4. Mas voltemos ao acontecimento conciliar, a respeito do qual parece ter sido o Cardeal Felici, por unânime reconhecimento, um dos protagonistas. Sem insistir em tal apreciação (não seria este o lugar), quereria só observar que toda a actividade, por ele desempenhada na sua vida — isto é antes, na realização e depois do Concílio — corresponde àquela nota que foi significativa do Vaticano II: a nota da eclesialidade. Na verdade, o Concílio da Igreja teve no seu Secretário o servidor da Igreja, pela qual trabalhou activa e desinteressadamente, no seu esforço de descobrir, juntamente com a assembleia dos irmãos Bispos, os genuínos e originais traços da Igreja de Cristo, sacramento de salvação e de unidade para os homens (cf. Const. Dogm. Lumen Gentium, 1).

Ele soube também estabelecer, nos dias e nos meses desta apaixonada busca, formas de contacto aberto e cordial com os Irmãos, as quais floresceram tantas vezes na sincera amizade e foram também elas prova do vínculo de colegialidade, sobre a qual se discutia na Sala.

5. Vamos agora passar da Liturgia da Palavra à Liturgia eucarística, para a qual se encaminha não só o que até agora disse, mas também e sobretudo a recomendação, ouvida na leitura evangélica. Recomendação salutar, recomendação singular é aquele estote parati, que o Senhor a nós dirige (Lc 12, 40)1 Ela, de facto, não deprime, mas alivia e conforta, porque, embora nos lembre o dever da preparação e da vigilância "na expectativa da Sua vinda", é precedida muito de perto pela proclamação da bem-aventurança reservada àqueles que "estão preparados".

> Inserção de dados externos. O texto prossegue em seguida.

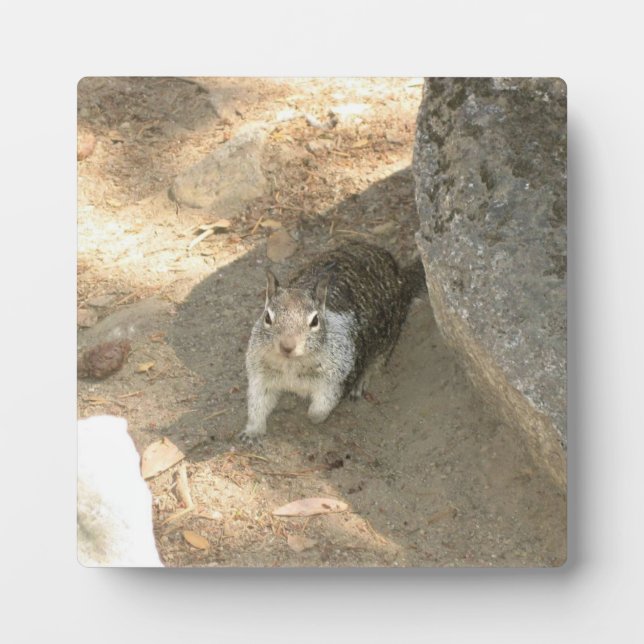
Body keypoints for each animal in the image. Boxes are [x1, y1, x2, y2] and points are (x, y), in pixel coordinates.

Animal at [241, 240, 426, 441]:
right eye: (267, 317)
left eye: (315, 321)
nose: (287, 346)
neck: (292, 364)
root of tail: (400, 277)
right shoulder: (260, 375)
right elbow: (257, 404)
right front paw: (252, 432)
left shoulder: (337, 380)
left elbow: (319, 410)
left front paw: (311, 417)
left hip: (388, 338)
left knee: (377, 363)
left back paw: (361, 382)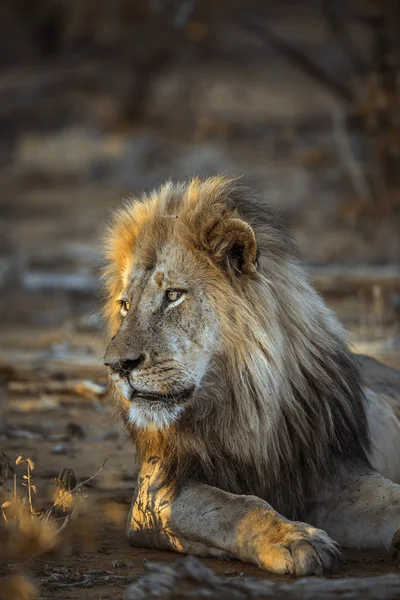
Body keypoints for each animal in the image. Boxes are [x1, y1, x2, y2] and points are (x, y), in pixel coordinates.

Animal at [101, 176, 400, 576]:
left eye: (174, 295)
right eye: (125, 305)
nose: (116, 365)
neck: (242, 405)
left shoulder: (330, 472)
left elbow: (390, 496)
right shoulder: (155, 494)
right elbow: (238, 506)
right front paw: (297, 539)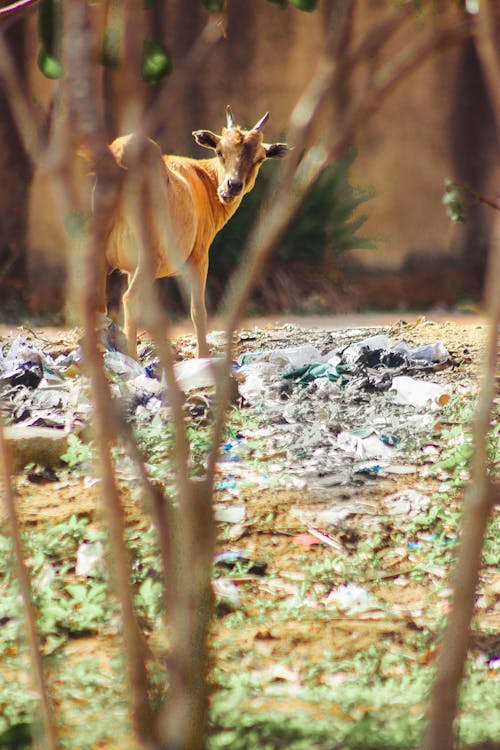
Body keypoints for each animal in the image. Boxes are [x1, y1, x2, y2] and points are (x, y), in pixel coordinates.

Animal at [97, 106, 290, 362]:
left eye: (259, 158)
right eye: (219, 151)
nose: (231, 187)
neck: (201, 178)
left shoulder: (130, 269)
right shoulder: (198, 256)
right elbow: (198, 309)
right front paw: (202, 356)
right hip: (149, 255)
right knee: (130, 299)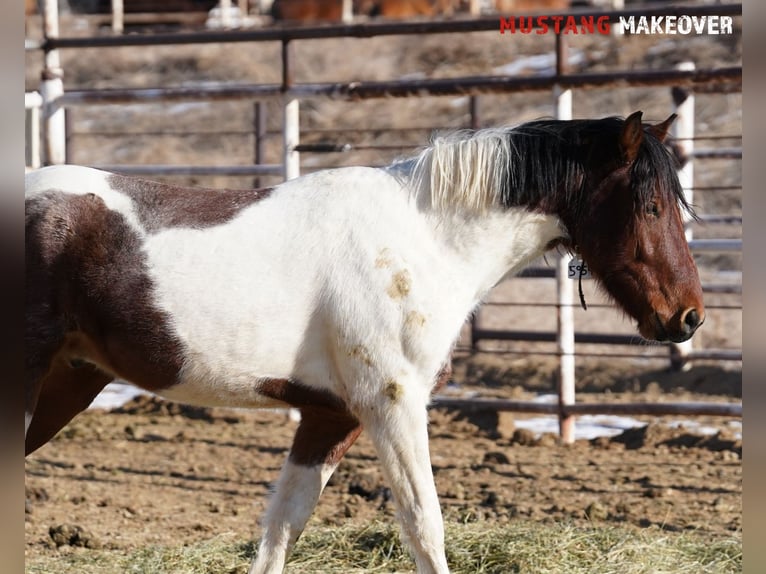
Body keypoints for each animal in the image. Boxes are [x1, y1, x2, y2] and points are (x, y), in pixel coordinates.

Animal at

Faremos bem, Irmãos caríssimos, meditando muitas vezes esta palavra ao mesmo tempo admoestadora e confortante de Cristo Jesus: ela exprime uma das bem-aventuranças evangélicas e consegue, portanto, dar alívio ao nosso espírito diante dos lutos imprevistos, que ferem a nós próprios ou ferem a pessoa dos irmãos. Sim, são "bem-aventurados aqueles servos que o Senhor, quando vier, encontrar vigilantes" (ibid., 37; cf. 38.43).

Tal bem-aventurança, que é premissa e garantia da eterna bem-aventurança em Deus, pode ser com segurança atribuída ao Cardeal Felici, não estando ele nem impreparado nem desatento à voz do Senhor. Apenas alguns minutos antes da improvisa chamada, tinha, com coração que pressente, aludido à partida desta terra, partida que é a sorte comum dos mortais. Assim se inspirava — ele, aluno do Seminário Romano, onde é tradicional e muito sentida a devoção para com Nossa Senhora da Confiança — para declarar diante dos fiéis a certeza de encontrar à espera Maria.

Era então pressentimento? Não o sabemos, mas sabemos, esperamos e cremos que, fechando os olhos sobre a cena deste mundo, ele os reabriu no encontro com a Mãe do céu e, por Ela guiado, com Jesus Salvador e Senhor. Assim seja!